> WHAT THE TASK REQUIRES
Search the material below for lines containing the string "datascience", and copy every one you find.

> MATERIAL SHOWN
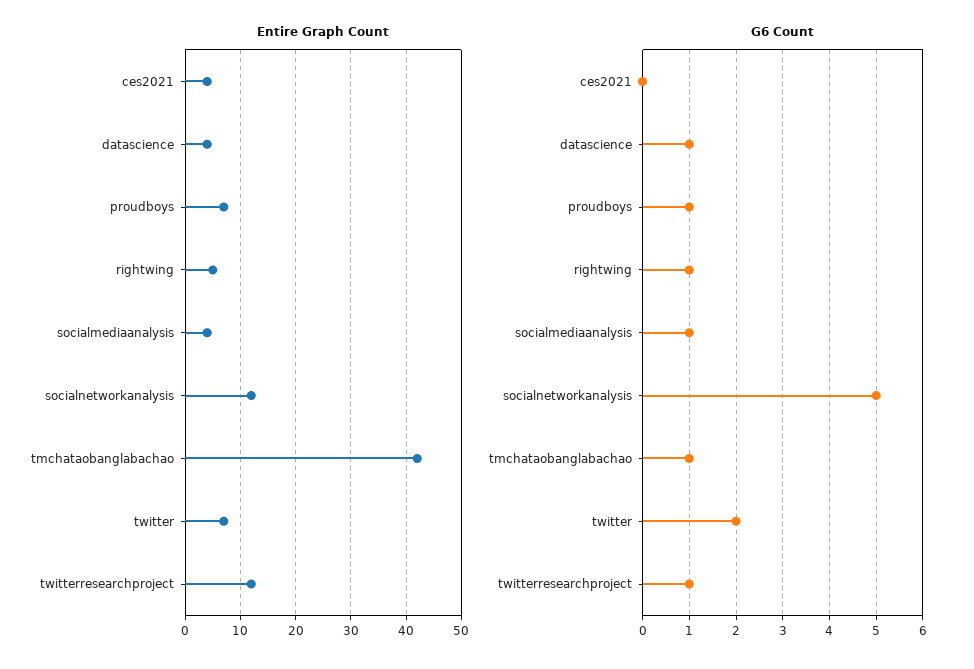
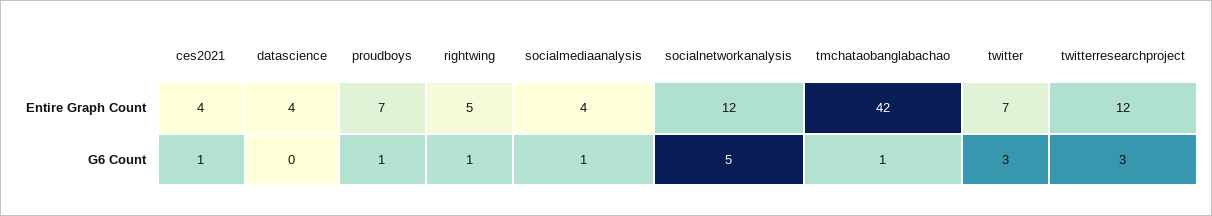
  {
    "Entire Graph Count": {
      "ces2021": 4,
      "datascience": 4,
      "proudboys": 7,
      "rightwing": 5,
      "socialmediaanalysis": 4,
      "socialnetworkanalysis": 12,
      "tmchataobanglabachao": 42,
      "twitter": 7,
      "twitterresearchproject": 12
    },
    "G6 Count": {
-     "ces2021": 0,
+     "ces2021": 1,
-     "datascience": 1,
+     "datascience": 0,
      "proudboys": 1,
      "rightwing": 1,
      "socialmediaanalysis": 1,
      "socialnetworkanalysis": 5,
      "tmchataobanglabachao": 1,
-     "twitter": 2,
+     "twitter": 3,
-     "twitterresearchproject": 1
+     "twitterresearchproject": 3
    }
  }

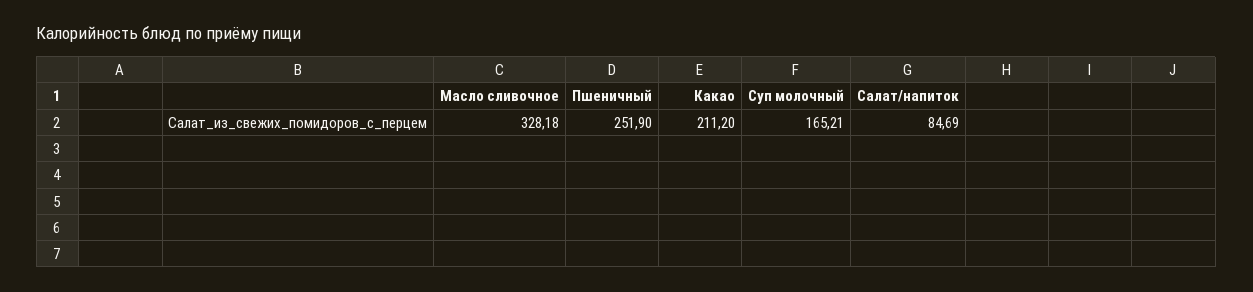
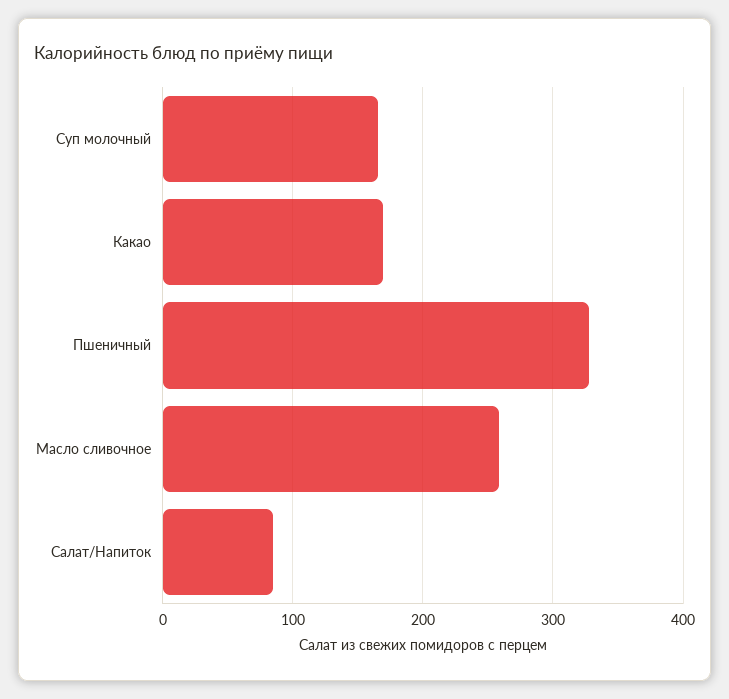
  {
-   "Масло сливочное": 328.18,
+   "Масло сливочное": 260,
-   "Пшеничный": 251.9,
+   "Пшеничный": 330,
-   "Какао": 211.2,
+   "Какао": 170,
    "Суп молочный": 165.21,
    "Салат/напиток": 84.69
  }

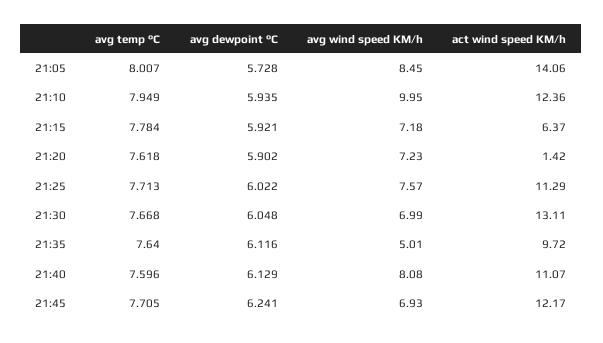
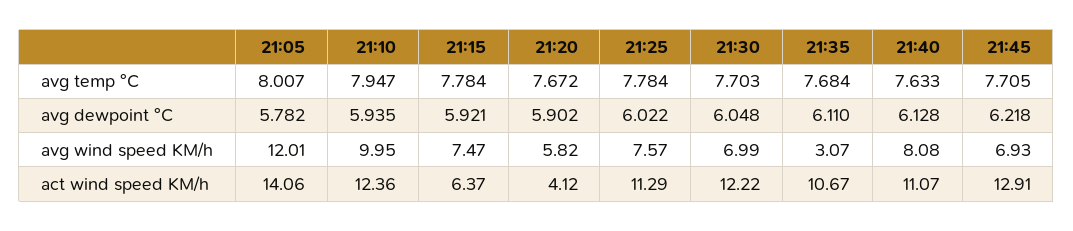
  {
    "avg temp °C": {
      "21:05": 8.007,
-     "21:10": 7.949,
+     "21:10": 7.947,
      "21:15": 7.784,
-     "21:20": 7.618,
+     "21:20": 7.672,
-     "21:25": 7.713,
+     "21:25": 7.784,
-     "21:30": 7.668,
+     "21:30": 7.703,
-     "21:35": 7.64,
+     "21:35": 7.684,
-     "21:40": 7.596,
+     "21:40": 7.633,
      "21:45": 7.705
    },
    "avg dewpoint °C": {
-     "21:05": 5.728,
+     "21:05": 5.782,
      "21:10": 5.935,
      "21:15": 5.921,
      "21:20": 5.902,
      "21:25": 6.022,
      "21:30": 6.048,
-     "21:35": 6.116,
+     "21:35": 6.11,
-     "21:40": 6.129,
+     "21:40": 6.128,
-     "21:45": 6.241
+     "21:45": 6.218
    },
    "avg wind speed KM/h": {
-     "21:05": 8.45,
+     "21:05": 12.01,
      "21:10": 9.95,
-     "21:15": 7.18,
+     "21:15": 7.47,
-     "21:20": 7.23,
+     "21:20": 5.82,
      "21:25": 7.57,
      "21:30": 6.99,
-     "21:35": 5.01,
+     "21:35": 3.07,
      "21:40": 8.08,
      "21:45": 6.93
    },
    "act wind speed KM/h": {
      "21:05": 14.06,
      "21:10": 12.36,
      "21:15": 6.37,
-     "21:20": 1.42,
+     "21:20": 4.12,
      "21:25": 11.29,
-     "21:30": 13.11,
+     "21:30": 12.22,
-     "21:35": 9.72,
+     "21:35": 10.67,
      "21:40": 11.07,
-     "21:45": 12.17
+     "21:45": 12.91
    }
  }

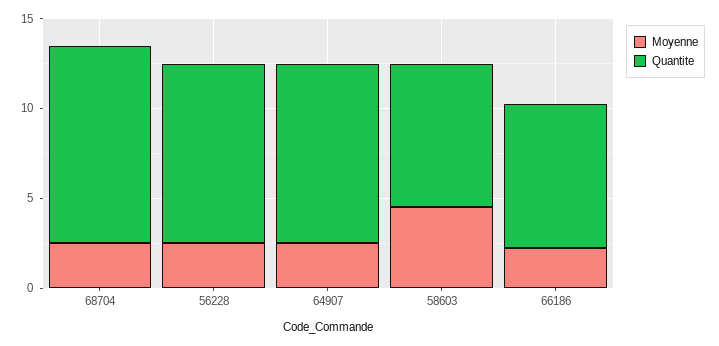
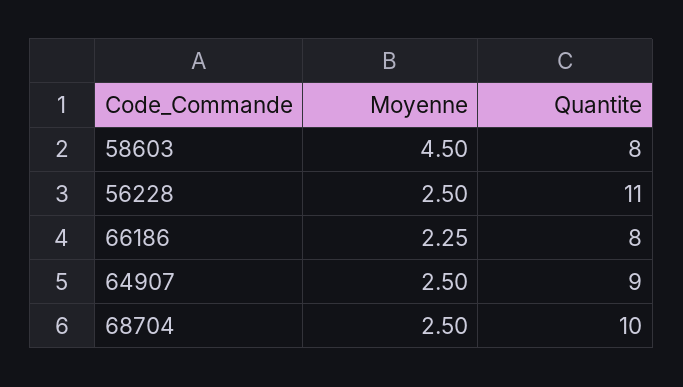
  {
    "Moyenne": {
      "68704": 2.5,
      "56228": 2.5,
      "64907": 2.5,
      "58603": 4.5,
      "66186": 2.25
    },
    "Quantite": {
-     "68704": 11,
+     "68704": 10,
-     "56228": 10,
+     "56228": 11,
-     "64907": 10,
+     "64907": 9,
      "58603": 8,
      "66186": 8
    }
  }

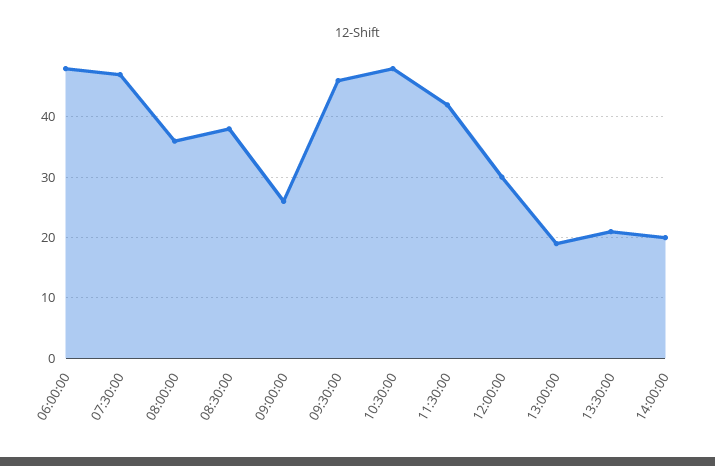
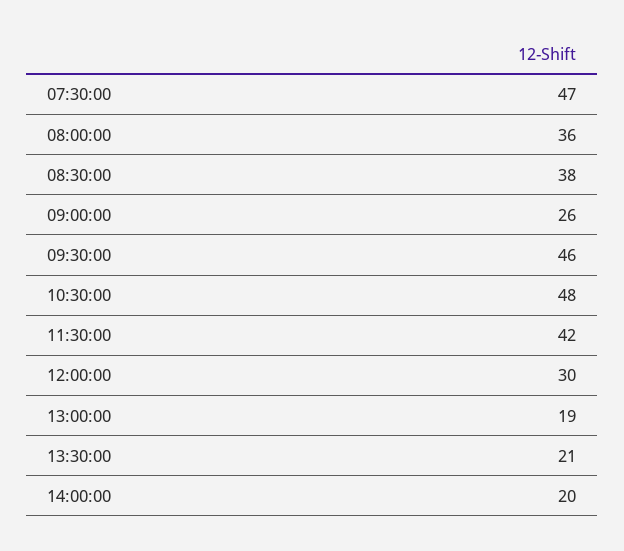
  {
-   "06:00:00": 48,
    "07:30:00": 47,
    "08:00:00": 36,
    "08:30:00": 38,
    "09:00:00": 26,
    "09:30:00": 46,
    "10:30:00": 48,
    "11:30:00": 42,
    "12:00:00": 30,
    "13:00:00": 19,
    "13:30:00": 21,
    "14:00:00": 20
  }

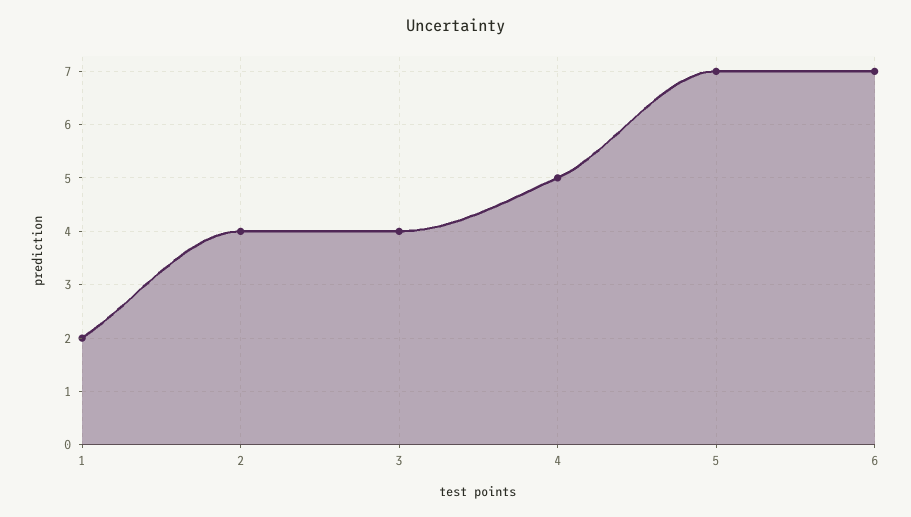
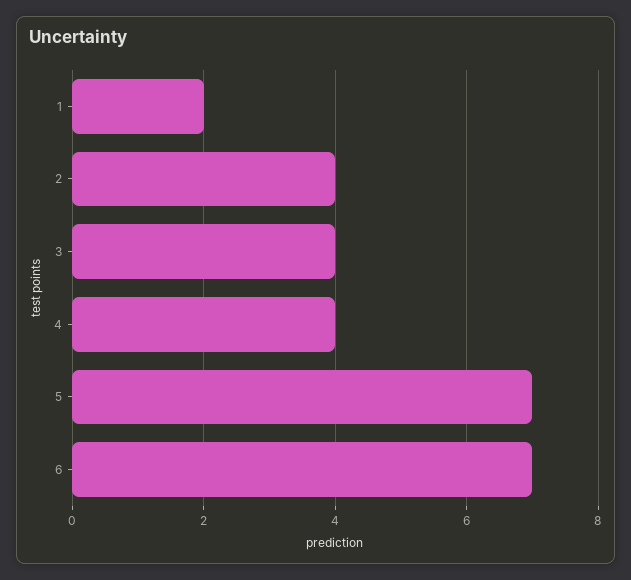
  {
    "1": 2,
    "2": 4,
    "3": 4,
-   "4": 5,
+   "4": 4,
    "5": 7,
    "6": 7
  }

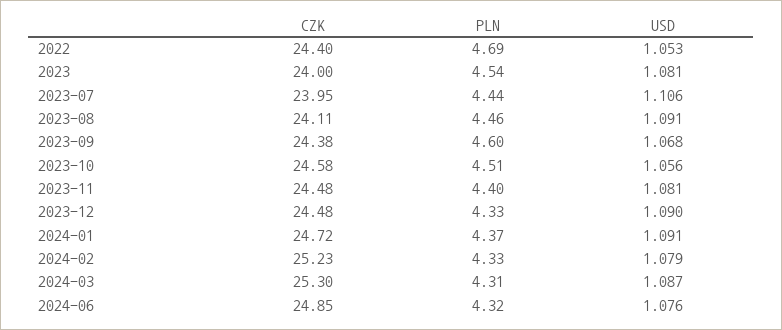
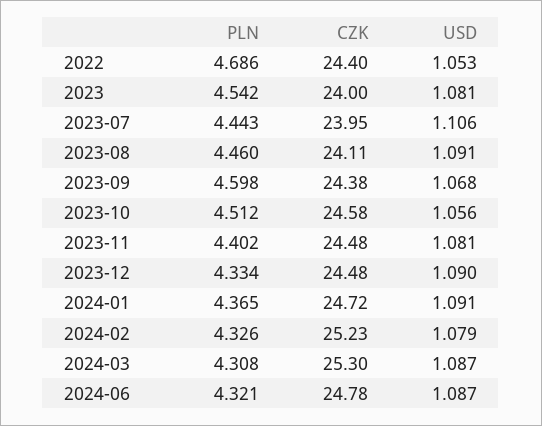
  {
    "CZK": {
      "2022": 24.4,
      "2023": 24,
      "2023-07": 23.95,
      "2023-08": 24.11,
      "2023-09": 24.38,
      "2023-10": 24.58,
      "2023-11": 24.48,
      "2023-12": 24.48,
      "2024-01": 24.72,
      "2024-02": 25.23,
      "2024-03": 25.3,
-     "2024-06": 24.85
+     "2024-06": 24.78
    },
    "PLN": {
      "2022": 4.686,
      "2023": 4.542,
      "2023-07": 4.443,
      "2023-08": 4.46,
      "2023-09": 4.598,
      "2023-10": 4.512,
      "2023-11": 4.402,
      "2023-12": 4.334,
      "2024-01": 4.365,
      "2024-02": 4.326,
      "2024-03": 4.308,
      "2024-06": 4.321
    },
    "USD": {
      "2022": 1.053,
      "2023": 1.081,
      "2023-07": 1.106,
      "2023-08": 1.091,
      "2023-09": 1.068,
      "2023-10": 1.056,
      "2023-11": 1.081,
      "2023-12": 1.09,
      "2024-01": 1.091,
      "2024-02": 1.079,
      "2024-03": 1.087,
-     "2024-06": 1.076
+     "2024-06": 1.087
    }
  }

> RESPONSE AREA
      "datascience": 4,
-     "datascience": 1,
+     "datascience": 0,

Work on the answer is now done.